A description/proof of that subset on topological subspace is closed iff there is closed set on base space whose intersection with subspace is subset
Topics
About: topological space
The table of contents of this article
Starting Context
- The reader knows a definition of subspace topology.
- The reader knows a definition of closed set.
Target Context
- The reader will have a description and a proof of the proposition that any subset on any topological subspace is closed if and only if there is a closed set on the base space whose intersection with the subspace is the subset.
Orientation
There is a list of definitions discussed so far in this site.
There is a list of propositions discussed so far in this site.
Main Body
1: Description
For any topological space, \(T\), and its subspace, \(T_1 \subseteq T\), any subset, \(S \subseteq T_1\), is closed on \(T_1\) if and only if there is a closed set, \(C \subseteq T\), such that \(S = C \cap T_1\).
2: Proof
Suppose that there is a \(C\). \(T_1 \setminus S = T_1 \setminus (C \cap T_1) = (T \setminus C) \cap T_1\), because for any point, \(p \in T_1 \setminus (C \cap T_1)\), \(p \notin C \cap T_1\), \(p \notin C\), \(p \in T \setminus C\), so, \(p \in (T \setminus C) \cap T_1\); for any point, \(p \in (T \setminus C) \cap T_1\), \(p \in T \setminus C\), \(p \notin C\), \(p \notin C \cap T_1\), \(p \in T_1 \setminus (C \cap T_1)\).
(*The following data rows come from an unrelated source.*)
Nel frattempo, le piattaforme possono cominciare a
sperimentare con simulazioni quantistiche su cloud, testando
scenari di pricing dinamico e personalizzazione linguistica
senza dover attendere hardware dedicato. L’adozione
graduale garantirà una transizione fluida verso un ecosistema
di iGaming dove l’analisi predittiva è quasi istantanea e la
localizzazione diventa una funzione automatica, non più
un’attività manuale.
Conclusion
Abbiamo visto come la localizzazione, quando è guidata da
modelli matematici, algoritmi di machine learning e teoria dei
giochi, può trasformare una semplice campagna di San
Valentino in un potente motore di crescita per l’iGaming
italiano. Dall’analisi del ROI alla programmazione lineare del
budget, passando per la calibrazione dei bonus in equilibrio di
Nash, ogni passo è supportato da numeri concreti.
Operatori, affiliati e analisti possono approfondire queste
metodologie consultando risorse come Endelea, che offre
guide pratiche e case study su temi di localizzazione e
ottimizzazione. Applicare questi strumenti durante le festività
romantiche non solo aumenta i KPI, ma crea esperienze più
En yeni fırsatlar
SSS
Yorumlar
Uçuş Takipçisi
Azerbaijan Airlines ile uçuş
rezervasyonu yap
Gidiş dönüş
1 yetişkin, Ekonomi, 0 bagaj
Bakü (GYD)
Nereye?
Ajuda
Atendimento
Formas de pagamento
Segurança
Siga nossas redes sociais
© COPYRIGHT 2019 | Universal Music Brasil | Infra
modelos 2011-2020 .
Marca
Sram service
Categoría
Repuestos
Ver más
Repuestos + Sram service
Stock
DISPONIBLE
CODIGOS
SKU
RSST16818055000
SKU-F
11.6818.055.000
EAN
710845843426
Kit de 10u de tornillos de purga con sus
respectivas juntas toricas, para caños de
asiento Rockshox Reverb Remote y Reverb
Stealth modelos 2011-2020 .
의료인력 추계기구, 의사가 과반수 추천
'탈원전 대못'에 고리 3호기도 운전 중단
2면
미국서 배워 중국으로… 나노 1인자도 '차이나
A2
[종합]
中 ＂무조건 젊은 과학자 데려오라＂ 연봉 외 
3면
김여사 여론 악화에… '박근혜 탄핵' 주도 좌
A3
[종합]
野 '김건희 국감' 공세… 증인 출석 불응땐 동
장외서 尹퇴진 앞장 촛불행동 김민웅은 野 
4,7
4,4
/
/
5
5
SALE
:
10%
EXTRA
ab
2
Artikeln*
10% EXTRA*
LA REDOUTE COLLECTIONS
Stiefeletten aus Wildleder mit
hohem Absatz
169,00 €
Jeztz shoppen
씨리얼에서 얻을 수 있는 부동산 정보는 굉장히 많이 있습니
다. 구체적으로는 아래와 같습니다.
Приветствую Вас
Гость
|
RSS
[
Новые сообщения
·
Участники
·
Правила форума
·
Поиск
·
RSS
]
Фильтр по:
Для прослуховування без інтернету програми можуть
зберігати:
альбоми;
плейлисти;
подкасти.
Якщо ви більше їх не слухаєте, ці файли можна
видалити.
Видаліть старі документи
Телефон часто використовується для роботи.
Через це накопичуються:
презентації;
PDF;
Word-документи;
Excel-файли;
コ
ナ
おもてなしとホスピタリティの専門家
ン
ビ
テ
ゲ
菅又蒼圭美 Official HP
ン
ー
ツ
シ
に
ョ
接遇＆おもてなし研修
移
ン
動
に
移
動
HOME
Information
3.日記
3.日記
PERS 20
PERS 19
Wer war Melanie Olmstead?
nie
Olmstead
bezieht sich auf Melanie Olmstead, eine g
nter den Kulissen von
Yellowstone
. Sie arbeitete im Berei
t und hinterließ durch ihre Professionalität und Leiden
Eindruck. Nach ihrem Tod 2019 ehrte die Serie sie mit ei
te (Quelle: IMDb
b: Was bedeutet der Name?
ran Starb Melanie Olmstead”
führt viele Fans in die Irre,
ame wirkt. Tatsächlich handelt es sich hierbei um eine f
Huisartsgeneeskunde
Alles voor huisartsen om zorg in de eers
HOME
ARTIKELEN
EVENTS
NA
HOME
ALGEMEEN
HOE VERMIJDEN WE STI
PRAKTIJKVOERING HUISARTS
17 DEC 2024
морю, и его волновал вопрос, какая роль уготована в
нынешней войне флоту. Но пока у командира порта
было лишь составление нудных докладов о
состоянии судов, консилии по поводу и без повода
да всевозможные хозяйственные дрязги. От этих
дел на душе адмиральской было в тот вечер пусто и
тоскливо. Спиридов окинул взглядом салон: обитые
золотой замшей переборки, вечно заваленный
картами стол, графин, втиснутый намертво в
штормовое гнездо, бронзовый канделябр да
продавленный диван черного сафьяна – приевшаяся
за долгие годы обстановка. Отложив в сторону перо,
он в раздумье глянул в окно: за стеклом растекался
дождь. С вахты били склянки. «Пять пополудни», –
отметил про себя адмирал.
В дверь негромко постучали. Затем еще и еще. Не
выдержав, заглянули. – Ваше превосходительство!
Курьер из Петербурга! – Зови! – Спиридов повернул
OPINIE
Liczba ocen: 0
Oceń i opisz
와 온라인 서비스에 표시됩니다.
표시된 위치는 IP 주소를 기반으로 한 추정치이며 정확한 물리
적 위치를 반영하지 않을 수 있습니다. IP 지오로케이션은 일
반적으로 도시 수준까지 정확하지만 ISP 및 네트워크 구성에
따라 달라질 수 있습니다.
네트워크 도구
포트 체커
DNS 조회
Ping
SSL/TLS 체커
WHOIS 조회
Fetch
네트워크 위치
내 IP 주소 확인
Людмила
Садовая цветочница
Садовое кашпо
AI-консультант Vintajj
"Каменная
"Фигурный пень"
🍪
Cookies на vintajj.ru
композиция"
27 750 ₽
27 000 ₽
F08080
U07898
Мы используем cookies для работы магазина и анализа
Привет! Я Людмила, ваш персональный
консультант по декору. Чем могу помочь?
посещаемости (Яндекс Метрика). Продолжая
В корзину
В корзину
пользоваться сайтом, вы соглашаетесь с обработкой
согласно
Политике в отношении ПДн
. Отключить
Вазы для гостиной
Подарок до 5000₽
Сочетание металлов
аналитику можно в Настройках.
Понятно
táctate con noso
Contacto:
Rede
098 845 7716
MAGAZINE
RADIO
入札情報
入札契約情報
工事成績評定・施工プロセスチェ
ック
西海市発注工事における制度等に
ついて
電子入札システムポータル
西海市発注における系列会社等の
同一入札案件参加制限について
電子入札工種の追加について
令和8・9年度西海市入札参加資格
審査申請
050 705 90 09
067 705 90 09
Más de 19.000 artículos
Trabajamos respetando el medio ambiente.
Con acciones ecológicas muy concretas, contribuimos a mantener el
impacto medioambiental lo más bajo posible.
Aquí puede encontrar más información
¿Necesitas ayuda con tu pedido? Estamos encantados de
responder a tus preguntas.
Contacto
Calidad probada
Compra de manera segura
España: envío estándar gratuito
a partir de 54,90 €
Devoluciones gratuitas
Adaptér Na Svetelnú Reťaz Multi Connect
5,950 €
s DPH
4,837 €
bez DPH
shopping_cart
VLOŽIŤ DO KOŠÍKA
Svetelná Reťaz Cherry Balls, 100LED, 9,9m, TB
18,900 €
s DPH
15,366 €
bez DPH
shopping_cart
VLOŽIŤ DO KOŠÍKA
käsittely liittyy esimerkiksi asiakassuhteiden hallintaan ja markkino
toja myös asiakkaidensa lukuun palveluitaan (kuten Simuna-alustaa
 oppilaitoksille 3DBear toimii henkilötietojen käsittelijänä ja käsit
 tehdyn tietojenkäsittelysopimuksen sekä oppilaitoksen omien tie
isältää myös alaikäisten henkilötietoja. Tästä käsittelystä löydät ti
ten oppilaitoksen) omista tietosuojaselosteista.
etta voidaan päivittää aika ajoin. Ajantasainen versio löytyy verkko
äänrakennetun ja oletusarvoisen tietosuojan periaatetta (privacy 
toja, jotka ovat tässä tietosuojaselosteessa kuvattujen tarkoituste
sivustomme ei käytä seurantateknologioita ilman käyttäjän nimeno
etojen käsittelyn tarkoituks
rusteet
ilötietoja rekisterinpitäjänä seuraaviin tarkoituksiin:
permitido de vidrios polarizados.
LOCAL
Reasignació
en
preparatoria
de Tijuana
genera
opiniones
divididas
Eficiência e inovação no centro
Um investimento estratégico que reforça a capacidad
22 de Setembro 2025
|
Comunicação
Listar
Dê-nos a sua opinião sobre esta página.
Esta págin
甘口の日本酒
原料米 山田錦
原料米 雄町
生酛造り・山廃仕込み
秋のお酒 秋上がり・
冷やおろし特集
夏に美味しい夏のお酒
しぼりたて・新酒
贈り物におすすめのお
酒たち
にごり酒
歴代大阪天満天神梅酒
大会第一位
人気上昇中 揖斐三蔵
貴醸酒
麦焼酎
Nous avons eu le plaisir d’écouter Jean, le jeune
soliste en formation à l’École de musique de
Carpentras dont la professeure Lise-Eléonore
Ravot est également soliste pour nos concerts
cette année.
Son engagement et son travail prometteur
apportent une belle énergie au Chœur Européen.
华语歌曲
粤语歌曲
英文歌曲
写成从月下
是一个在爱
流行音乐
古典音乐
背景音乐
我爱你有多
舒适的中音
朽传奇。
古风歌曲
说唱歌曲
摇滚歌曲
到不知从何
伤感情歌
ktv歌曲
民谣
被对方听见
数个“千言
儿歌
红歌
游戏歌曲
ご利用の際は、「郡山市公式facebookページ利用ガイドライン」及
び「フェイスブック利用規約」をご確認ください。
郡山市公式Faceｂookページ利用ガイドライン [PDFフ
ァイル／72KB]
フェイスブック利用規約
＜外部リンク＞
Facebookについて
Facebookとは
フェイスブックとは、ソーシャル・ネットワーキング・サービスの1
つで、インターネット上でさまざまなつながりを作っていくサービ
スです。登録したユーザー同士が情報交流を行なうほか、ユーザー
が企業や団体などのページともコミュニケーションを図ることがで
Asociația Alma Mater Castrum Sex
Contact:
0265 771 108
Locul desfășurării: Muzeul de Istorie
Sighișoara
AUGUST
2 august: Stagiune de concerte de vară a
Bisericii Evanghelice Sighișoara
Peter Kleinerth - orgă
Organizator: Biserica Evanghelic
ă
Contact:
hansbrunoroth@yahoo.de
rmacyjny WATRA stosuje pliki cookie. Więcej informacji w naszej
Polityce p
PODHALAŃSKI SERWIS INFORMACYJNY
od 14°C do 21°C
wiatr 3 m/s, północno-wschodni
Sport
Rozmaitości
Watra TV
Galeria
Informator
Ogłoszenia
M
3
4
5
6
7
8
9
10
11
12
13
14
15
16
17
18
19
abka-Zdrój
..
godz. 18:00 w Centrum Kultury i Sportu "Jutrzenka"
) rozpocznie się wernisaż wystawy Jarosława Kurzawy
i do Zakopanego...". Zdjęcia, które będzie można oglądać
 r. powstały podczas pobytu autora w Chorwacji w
So, \(T_1 \setminus S\) is open on \(T_1\), and \(S\) is closed on \(T_1\).
Suppose that \(S\) is closed on \(T_1\). \(T_1 \setminus S\) is open on \(T_1\), so, \(T_1 \setminus S = U \cap T_1\) where \(U \subseteq T\) is open on \(T\). \(S = (T \setminus U) \cap T_1\), because for any point, \(p \in S\), \(p \in T \setminus U\), because otherwise, \(p \in U\) then \(p \in T_1 \setminus S\), a contradiction, \(p \in (T \setminus U) \cap T_1\); for any \(p \in (T \setminus U) \cap T_1\), \(p \in S\), because otherwise, \(p \notin S\), \(p \in T_1 \setminus S\), \(p \in U \cap T_1\), \(p \in U\), a contradiction. \(C\) can be take to be \(T \setminus U\).